◆ WHAT TO DO ◆
**a)** Which years does the Gary Ridgway profile mention?
**b)** Write what comes next in the Gary Ridgway profile, starting after its final sentence.
(SELECTED EXTRACT Opens)
1949–present

Gary Ridgway Today: “Green River Killer” Offered to Locate Other Victims

Gary Ridgway, the infamous “Green River Killer,” was mysteriously moved between prisons in September 2024, and now we know why.

The Seattle Times reported that 76-year-old Ridgway briefly left the Washington State Penitentiary in Walla Walla, Washington, because he told investigators he could help them find the remains of more of his victims. According to recently unsealed court documents, he offered to take sheriff’s detectives to multiple locations in King County and was briefly transferred to the King County Jail.

A sheriff’s spokesperson declined to reveal if any additional remains were found with Ridgway’s information, only telling the outlet that “the involved cases remain open.”

Ridgway has pleaded guilty to 49 murders and is currently serving the same number of consecutive life sentences in prison. However, he has claimed responsibility for 75 to 80 killings in previous interviews.

Police have identified victims of Ridgway as recently as December 2023, when they confirmed remains found in 1985 as those of 15-year-old Lori Anne Razpotnik.

Who Is Gary Ridgway?

Serial killer Gary Ridgway, originally from Utah, held a job painting trucks for 30 years and was married three times. He began murdering women in 1982 and was caught in 2001 when a DNA test had revealed a match. Ridgway has claimed he killed at least 71 people along Route 99 in south King County, Washington. He eventually pleaded guilty to 49 counts of aggravated first-degree murder and has received multiple life sentences in prison, where he remains today.
(SELECTED EXTRACT Closes)
(RECORDS Opens)
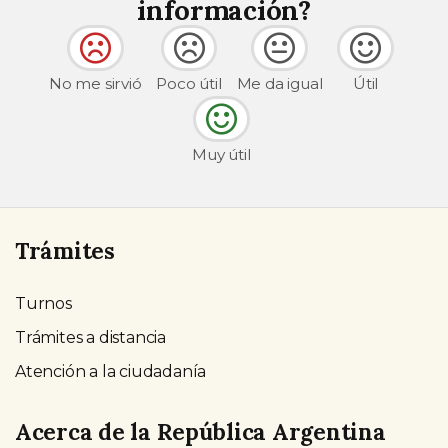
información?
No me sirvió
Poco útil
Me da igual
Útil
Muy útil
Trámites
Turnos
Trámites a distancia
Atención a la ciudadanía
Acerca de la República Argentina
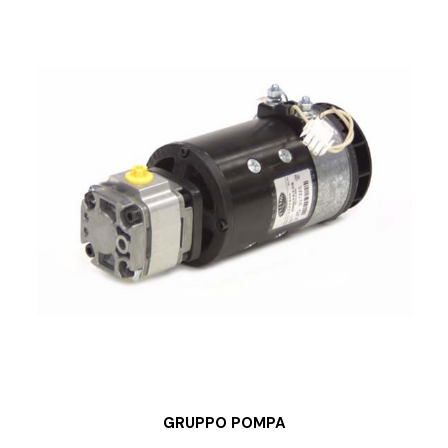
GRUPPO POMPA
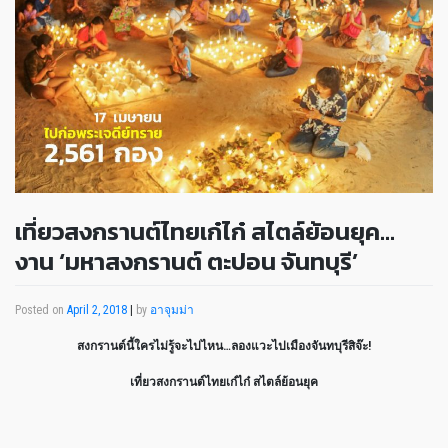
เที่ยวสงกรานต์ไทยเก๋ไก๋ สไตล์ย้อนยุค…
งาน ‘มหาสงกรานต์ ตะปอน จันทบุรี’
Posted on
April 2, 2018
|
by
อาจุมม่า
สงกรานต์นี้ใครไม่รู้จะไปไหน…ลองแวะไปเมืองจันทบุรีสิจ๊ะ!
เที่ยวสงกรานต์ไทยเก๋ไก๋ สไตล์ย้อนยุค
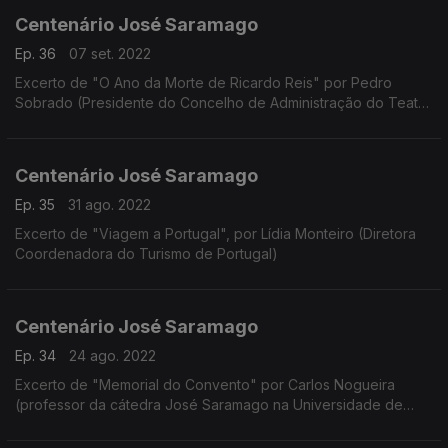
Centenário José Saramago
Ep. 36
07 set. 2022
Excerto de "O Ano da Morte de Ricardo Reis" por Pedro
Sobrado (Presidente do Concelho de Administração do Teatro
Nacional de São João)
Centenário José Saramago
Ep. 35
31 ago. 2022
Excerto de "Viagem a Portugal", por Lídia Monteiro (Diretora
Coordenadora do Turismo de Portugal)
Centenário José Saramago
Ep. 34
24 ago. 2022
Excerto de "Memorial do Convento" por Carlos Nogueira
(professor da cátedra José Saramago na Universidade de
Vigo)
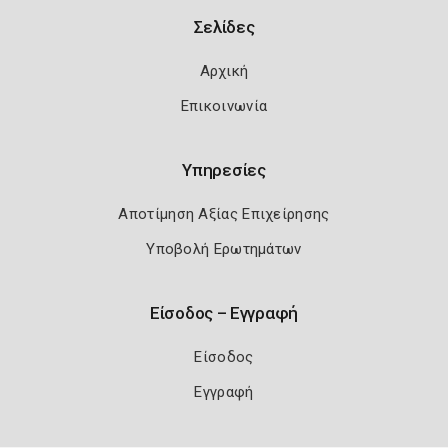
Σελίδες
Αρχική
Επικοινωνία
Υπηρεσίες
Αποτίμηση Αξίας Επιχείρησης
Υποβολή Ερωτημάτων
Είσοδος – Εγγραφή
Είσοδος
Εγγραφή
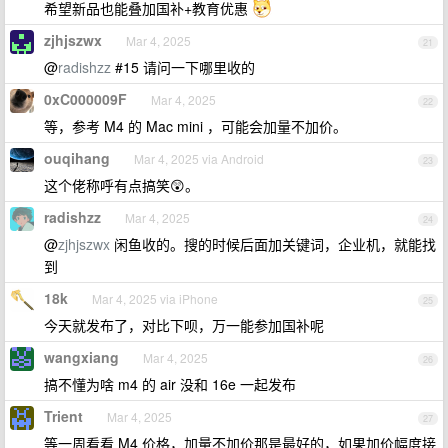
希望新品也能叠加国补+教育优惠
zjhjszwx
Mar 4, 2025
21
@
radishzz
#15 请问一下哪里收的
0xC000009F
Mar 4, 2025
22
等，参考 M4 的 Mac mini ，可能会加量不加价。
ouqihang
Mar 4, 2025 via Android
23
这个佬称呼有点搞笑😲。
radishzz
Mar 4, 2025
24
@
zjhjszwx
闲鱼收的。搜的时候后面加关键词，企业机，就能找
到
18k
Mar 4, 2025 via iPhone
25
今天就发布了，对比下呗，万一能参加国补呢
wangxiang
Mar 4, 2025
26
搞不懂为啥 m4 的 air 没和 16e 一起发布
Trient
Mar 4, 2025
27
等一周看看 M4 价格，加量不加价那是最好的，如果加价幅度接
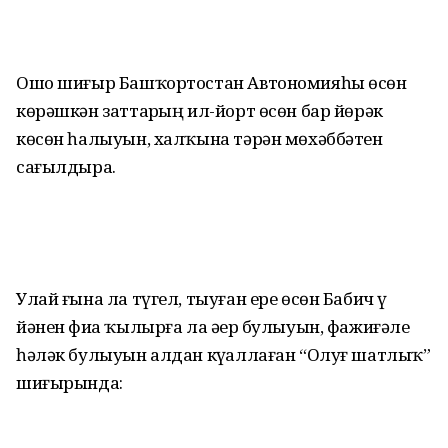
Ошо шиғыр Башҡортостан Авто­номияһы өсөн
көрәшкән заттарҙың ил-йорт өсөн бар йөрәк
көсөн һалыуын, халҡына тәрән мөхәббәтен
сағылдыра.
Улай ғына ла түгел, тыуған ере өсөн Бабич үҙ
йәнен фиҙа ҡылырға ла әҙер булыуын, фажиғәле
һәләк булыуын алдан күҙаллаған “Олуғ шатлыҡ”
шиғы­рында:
(RECORDS Closes)
◆ RESULTS FOR EACH TASK ◆
**a)** 1949, 2024, 2023, 1985, 1982, 2001

**b)**
Quick Facts

FULL NAME: Gary Leon Ridgway
BORN: February 18, 1949
BIRTHPLACE: Salt Lake City, Utah
SPOUSES: Claudia Barrows (1970–1972), Marcia Brown (1973–1981), and Judith Lynch (1988–2002)
ASTROLOGICAL SIGN: Aquarius

Early Life

Gary Leon Ridgway was born on February 18, 1949, in Salt Lake City. Raised near Seattle’s Pacific Highway, a deprived neighborhood near SeaTac airport, Ridgway was a poor student and was sent to Vietnam after high school. When he returned, he got a job painting trucks, which he kept for 30 years. Although he married three times and was fanatical about religion, Ridgway was a frequent customer of prostitutes.

Green River Victims

Ridgway’s slayings began in 1982, when young runaways and prostitutes began disappearing from state Route 99 in south King County, Washington. He brought many of them to his home and strangled them, then left them in woodsy, remote sites. The first few bodies turned up along the now-notorious Green River.

Dubbed the Green River Killer, Ridgway eluded the law until 2001, when King County sheriff Dave Reichert, the first officer assigned to the case in 1982, called a meeting to re-examine evidence using newly developed DNA-testing technology. The analysis produced a match between evidence from the victims and Ridgway, and he was charged with four counts of aggravated murder in December 2001. Ridgway eventually pleaded guilty to 49 counts of aggravated first-degree murder.

Facing the prospect of execution, Ridgway made a deal with investigators to revealed where he had hidden the bodies of several of the young women who had yet to be found while also agreeing to plead guilty to any future cases where his confession could be substantiated by evidence. He was sentenced to life in prison in December 2003, having committed more murders than any serial killer in American history at the time. (In 2012, authorities apprehended Samuel Little on a drug charge and eventually confirmed he killed as many as 60 victims.) Ridgway is currently incarcerated at Washington State Penitentiary.

An additional body was found in 2011, with Ridgway receiving another life sentence. In 2013, he claimed in one media interview that he had murdered 75 to 80 women, with speculation over Ridgway was telling the truth or seeking further attention.

Recently Identified Victims

In 2020, police identified 14-year-old Wendy Stephens as Ridgway’s youngest known victim. Stephens had run away from home in August 1983, and her remains were recovered from a swamp behind a baseball field the following year.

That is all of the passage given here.